━━━ GIVEN RECORDS
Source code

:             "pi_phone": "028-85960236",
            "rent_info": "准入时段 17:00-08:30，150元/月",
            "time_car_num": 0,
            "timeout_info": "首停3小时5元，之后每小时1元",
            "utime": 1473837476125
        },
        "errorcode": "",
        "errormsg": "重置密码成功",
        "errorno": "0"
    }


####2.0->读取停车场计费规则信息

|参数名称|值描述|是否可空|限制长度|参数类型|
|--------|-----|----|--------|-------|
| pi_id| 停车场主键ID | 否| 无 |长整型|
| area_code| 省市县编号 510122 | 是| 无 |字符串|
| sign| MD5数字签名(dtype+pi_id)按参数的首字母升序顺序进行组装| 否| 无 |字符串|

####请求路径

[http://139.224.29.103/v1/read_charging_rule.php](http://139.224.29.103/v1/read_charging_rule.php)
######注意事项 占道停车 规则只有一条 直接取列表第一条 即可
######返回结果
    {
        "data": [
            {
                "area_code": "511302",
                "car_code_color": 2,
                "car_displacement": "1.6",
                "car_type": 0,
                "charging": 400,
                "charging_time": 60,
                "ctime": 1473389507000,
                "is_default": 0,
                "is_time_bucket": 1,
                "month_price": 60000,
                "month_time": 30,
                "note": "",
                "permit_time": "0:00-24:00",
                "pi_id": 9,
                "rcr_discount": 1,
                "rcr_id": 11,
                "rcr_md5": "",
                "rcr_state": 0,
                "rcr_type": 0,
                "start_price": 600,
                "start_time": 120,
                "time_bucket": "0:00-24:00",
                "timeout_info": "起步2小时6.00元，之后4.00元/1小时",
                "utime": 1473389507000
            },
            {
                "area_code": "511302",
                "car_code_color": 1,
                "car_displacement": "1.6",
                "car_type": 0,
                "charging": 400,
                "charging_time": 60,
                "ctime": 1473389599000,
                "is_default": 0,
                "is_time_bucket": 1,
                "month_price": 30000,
━━━━━━
━━━ GIVEN RECORDS
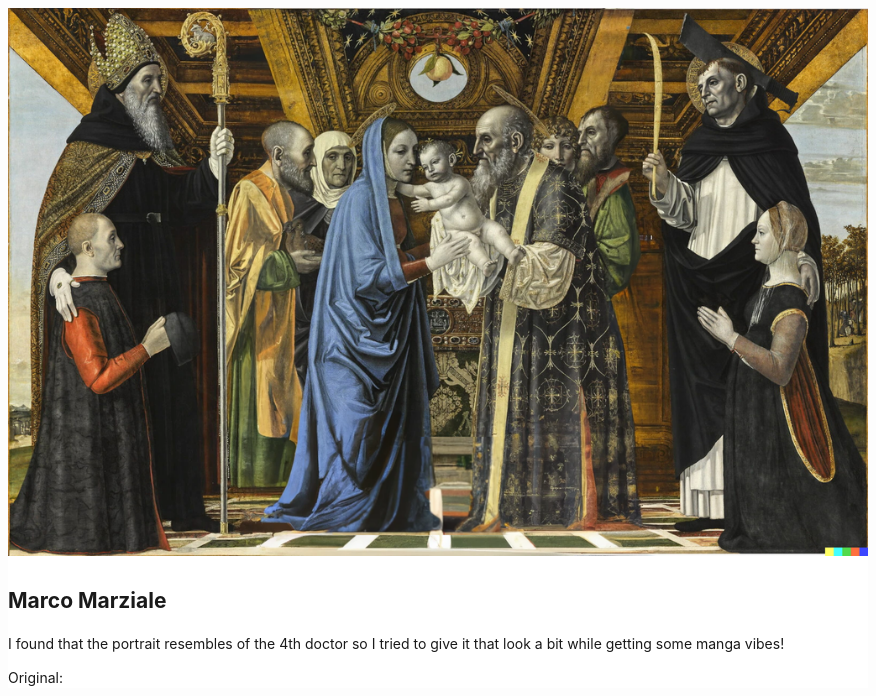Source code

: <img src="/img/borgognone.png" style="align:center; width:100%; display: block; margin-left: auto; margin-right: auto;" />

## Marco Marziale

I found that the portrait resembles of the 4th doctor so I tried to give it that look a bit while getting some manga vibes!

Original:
━━━━━━
• **WHAT YOU NEED TO DO**: Please extract every line in the records that contains the string "utime".

• **THE ANSWER**:
            "utime": 1473837476125
                "utime": 1473389507000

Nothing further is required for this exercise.